Recorded data
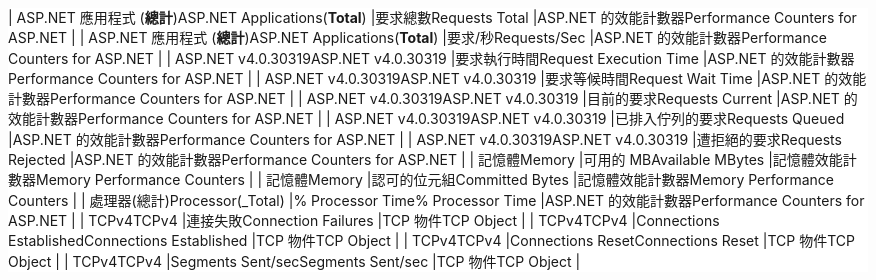 | <span data-ttu-id="be797-142">ASP.NET 應用程式 (**總計**)</span><span class="sxs-lookup"><span data-stu-id="be797-142">ASP.NET Applications(**Total**)</span></span> |<span data-ttu-id="be797-143">要求總數</span><span class="sxs-lookup"><span data-stu-id="be797-143">Requests Total</span></span> |<span data-ttu-id="be797-144">ASP.NET 的效能計數器</span><span class="sxs-lookup"><span data-stu-id="be797-144">Performance Counters for ASP.NET</span></span> |
| <span data-ttu-id="be797-145">ASP.NET 應用程式 (**總計**)</span><span class="sxs-lookup"><span data-stu-id="be797-145">ASP.NET Applications(**Total**)</span></span> |<span data-ttu-id="be797-146">要求/秒</span><span class="sxs-lookup"><span data-stu-id="be797-146">Requests/Sec</span></span> |<span data-ttu-id="be797-147">ASP.NET 的效能計數器</span><span class="sxs-lookup"><span data-stu-id="be797-147">Performance Counters for ASP.NET</span></span> |
| <span data-ttu-id="be797-148">ASP.NET v4.0.30319</span><span class="sxs-lookup"><span data-stu-id="be797-148">ASP.NET v4.0.30319</span></span> |<span data-ttu-id="be797-149">要求執行時間</span><span class="sxs-lookup"><span data-stu-id="be797-149">Request Execution Time</span></span> |<span data-ttu-id="be797-150">ASP.NET 的效能計數器</span><span class="sxs-lookup"><span data-stu-id="be797-150">Performance Counters for ASP.NET</span></span> |
| <span data-ttu-id="be797-151">ASP.NET v4.0.30319</span><span class="sxs-lookup"><span data-stu-id="be797-151">ASP.NET v4.0.30319</span></span> |<span data-ttu-id="be797-152">要求等候時間</span><span class="sxs-lookup"><span data-stu-id="be797-152">Request Wait Time</span></span> |<span data-ttu-id="be797-153">ASP.NET 的效能計數器</span><span class="sxs-lookup"><span data-stu-id="be797-153">Performance Counters for ASP.NET</span></span> |
| <span data-ttu-id="be797-154">ASP.NET v4.0.30319</span><span class="sxs-lookup"><span data-stu-id="be797-154">ASP.NET v4.0.30319</span></span> |<span data-ttu-id="be797-155">目前的要求</span><span class="sxs-lookup"><span data-stu-id="be797-155">Requests Current</span></span> |<span data-ttu-id="be797-156">ASP.NET 的效能計數器</span><span class="sxs-lookup"><span data-stu-id="be797-156">Performance Counters for ASP.NET</span></span> |
| <span data-ttu-id="be797-157">ASP.NET v4.0.30319</span><span class="sxs-lookup"><span data-stu-id="be797-157">ASP.NET v4.0.30319</span></span> |<span data-ttu-id="be797-158">已排入佇列的要求</span><span class="sxs-lookup"><span data-stu-id="be797-158">Requests Queued</span></span> |<span data-ttu-id="be797-159">ASP.NET 的效能計數器</span><span class="sxs-lookup"><span data-stu-id="be797-159">Performance Counters for ASP.NET</span></span> |
| <span data-ttu-id="be797-160">ASP.NET v4.0.30319</span><span class="sxs-lookup"><span data-stu-id="be797-160">ASP.NET v4.0.30319</span></span> |<span data-ttu-id="be797-161">遭拒絕的要求</span><span class="sxs-lookup"><span data-stu-id="be797-161">Requests Rejected</span></span> |<span data-ttu-id="be797-162">ASP.NET 的效能計數器</span><span class="sxs-lookup"><span data-stu-id="be797-162">Performance Counters for ASP.NET</span></span> |
| <span data-ttu-id="be797-163">記憶體</span><span class="sxs-lookup"><span data-stu-id="be797-163">Memory</span></span> |<span data-ttu-id="be797-164">可用的 MB</span><span class="sxs-lookup"><span data-stu-id="be797-164">Available MBytes</span></span> |<span data-ttu-id="be797-165">記憶體效能計數器</span><span class="sxs-lookup"><span data-stu-id="be797-165">Memory Performance Counters</span></span> |
| <span data-ttu-id="be797-166">記憶體</span><span class="sxs-lookup"><span data-stu-id="be797-166">Memory</span></span> |<span data-ttu-id="be797-167">認可的位元組</span><span class="sxs-lookup"><span data-stu-id="be797-167">Committed Bytes</span></span> |<span data-ttu-id="be797-168">記憶體效能計數器</span><span class="sxs-lookup"><span data-stu-id="be797-168">Memory Performance Counters</span></span> |
| <span data-ttu-id="be797-169">處理器(總計)</span><span class="sxs-lookup"><span data-stu-id="be797-169">Processor(_Total)</span></span> |<span data-ttu-id="be797-170">% Processor Time</span><span class="sxs-lookup"><span data-stu-id="be797-170">% Processor Time</span></span> |<span data-ttu-id="be797-171">ASP.NET 的效能計數器</span><span class="sxs-lookup"><span data-stu-id="be797-171">Performance Counters for ASP.NET</span></span> |
| <span data-ttu-id="be797-172">TCPv4</span><span class="sxs-lookup"><span data-stu-id="be797-172">TCPv4</span></span> |<span data-ttu-id="be797-173">連接失敗</span><span class="sxs-lookup"><span data-stu-id="be797-173">Connection Failures</span></span> |<span data-ttu-id="be797-174">TCP 物件</span><span class="sxs-lookup"><span data-stu-id="be797-174">TCP Object</span></span> |
| <span data-ttu-id="be797-175">TCPv4</span><span class="sxs-lookup"><span data-stu-id="be797-175">TCPv4</span></span> |<span data-ttu-id="be797-176">Connections Established</span><span class="sxs-lookup"><span data-stu-id="be797-176">Connections Established</span></span> |<span data-ttu-id="be797-177">TCP 物件</span><span class="sxs-lookup"><span data-stu-id="be797-177">TCP Object</span></span> |
| <span data-ttu-id="be797-178">TCPv4</span><span class="sxs-lookup"><span data-stu-id="be797-178">TCPv4</span></span> |<span data-ttu-id="be797-179">Connections Reset</span><span class="sxs-lookup"><span data-stu-id="be797-179">Connections Reset</span></span> |<span data-ttu-id="be797-180">TCP 物件</span><span class="sxs-lookup"><span data-stu-id="be797-180">TCP Object</span></span> |
| <span data-ttu-id="be797-181">TCPv4</span><span class="sxs-lookup"><span data-stu-id="be797-181">TCPv4</span></span> |<span data-ttu-id="be797-182">Segments Sent/sec</span><span class="sxs-lookup"><span data-stu-id="be797-182">Segments Sent/sec</span></span> |<span data-ttu-id="be797-183">TCP 物件</span><span class="sxs-lookup"><span data-stu-id="be797-183">TCP Object</span></span> |
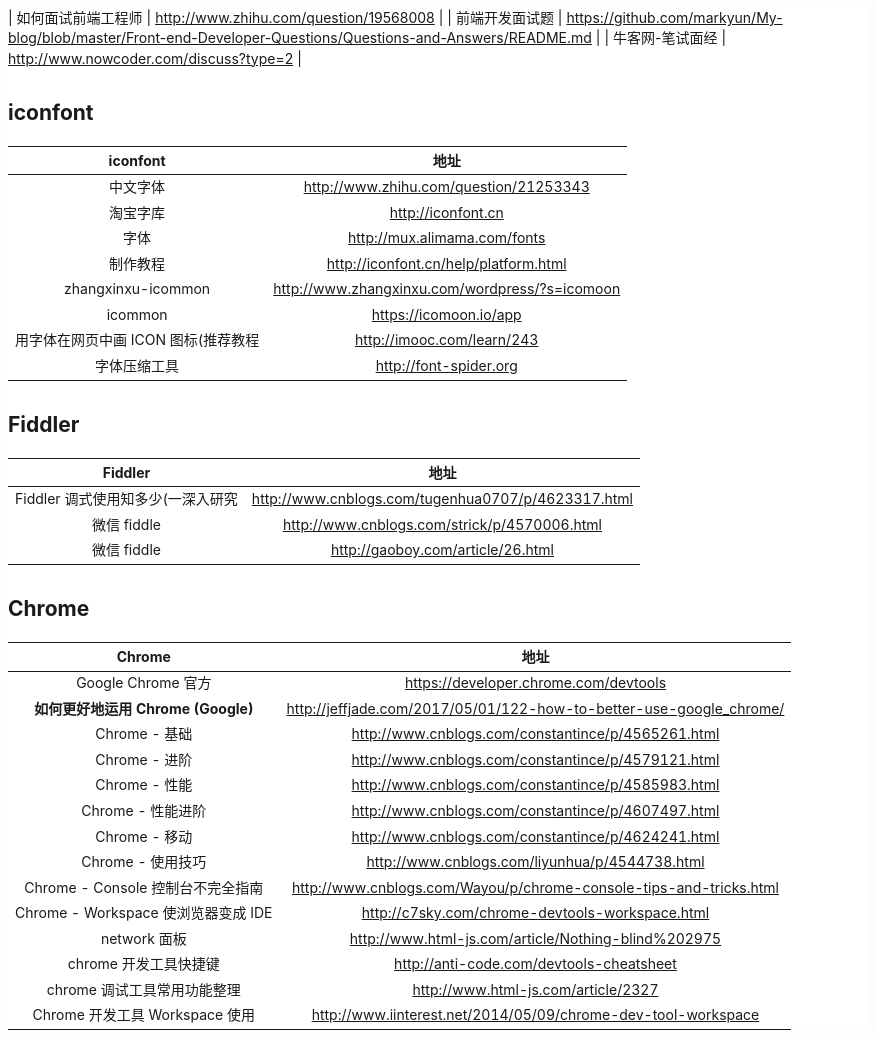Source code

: |                   如何面试前端工程师                    |                                                    http://www.zhihu.com/question/19568008                                                     |
|                     前端开发面试题                      |                 https://github.com/markyun/My-blog/blob/master/Front-end-Developer-Questions/Questions-and-Answers/README.md                  |
|                     牛客网-笔试面经                     |                                                    http://www.nowcoder.com/discuss?type=2                                                     |

## **iconfont**

|              iconfont               |                      地址                      |
| :---------------------------------: | :--------------------------------------------: |
|              中文字体               |     http://www.zhihu.com/question/21253343     |
|              淘宝字库               |               http://iconfont.cn               |
|                字体                 |          http://mux.alimama.com/fonts          |
|              制作教程               |     http://iconfont.cn/help/platform.html      |
|         zhangxinxu-icommon          | http://www.zhangxinxu.com/wordpress/?s=icomoon |
|               icommon               |             https://icomoon.io/app             |
| 用字体在网页中画 ICON 图标(推荐教程 |           http://imooc.com/learn/243           |
|            字体压缩工具             |             http://font-spider.org             |

## **Fiddler**

|              Fiddler              |                        地址                        |
| :-------------------------------: | :------------------------------------------------: |
| Fiddler 调式使用知多少(一深入研究 | http://www.cnblogs.com/tugenhua0707/p/4623317.html |
|            微信 fiddle            |    http://www.cnblogs.com/strick/p/4570006.html    |
|            微信 fiddle            |         http://gaoboy.com/article/26.html          |

## **Chrome**

|                                Chrome                                 |                                       地址                                       |
| :-------------------------------------------------------------------: | :------------------------------------------------------------------------------: |
|                          Google Chrome 官方                           |                      https://developer.chrome.com/devtools                       |
|                  **如何更好地运用 Chrome (Google)**                   |       http://jeffjade.com/2017/05/01/122-how-to-better-use-google_chrome/        |
|                             Chrome - 基础                             |                http://www.cnblogs.com/constantince/p/4565261.html                |
|                             Chrome - 进阶                             |                http://www.cnblogs.com/constantince/p/4579121.html                |
|                             Chrome - 性能                             |                http://www.cnblogs.com/constantince/p/4585983.html                |
|                           Chrome - 性能进阶                           |                http://www.cnblogs.com/constantince/p/4607497.html                |
|                             Chrome - 移动                             |                http://www.cnblogs.com/constantince/p/4624241.html                |
|                           Chrome - 使用技巧                           |                  http://www.cnblogs.com/liyunhua/p/4544738.html                  |
|                   Chrome - Console 控制台不完全指南                   |        http://www.cnblogs.com/Wayou/p/chrome-console-tips-and-tricks.html        |
|                  Chrome - Workspace 使浏览器变成 IDE                  |                 http://c7sky.com/chrome-devtools-workspace.html                  |
|                             network 面板                              |               http://www.html-js.com/article/Nothing-blind%202975                |
|                         chrome 开发工具快捷键                         |                     http://anti-code.com/devtools-cheatsheet                     |
|                      chrome 调试工具常用功能整理                      |                       http://www.html-js.com/article/2327                        |
|                    Chrome 开发工具 Workspace 使用                     |          http://www.iinterest.net/2014/05/09/chrome-dev-tool-workspace           |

◆ To do ◆
Repeat the lines from the records word for word, from the line containing "## **iconfont**" through the line containing "## **Fiddler**".

◆ Answer ◆
## **iconfont**

|              iconfont               |                      地址                      |
| :---------------------------------: | :--------------------------------------------: |
|              中文字体               |     http://www.zhihu.com/question/21253343     |
|              淘宝字库               |               http://iconfont.cn               |
|                字体                 |          http://mux.alimama.com/fonts          |
|              制作教程               |     http://iconfont.cn/help/platform.html      |
|         zhangxinxu-icommon          | http://www.zhangxinxu.com/wordpress/?s=icomoon |
|               icommon               |             https://icomoon.io/app             |
| 用字体在网页中画 ICON 图标(推荐教程 |           http://imooc.com/learn/243           |
|            字体压缩工具             |             http://font-spider.org             |

## **Fiddler**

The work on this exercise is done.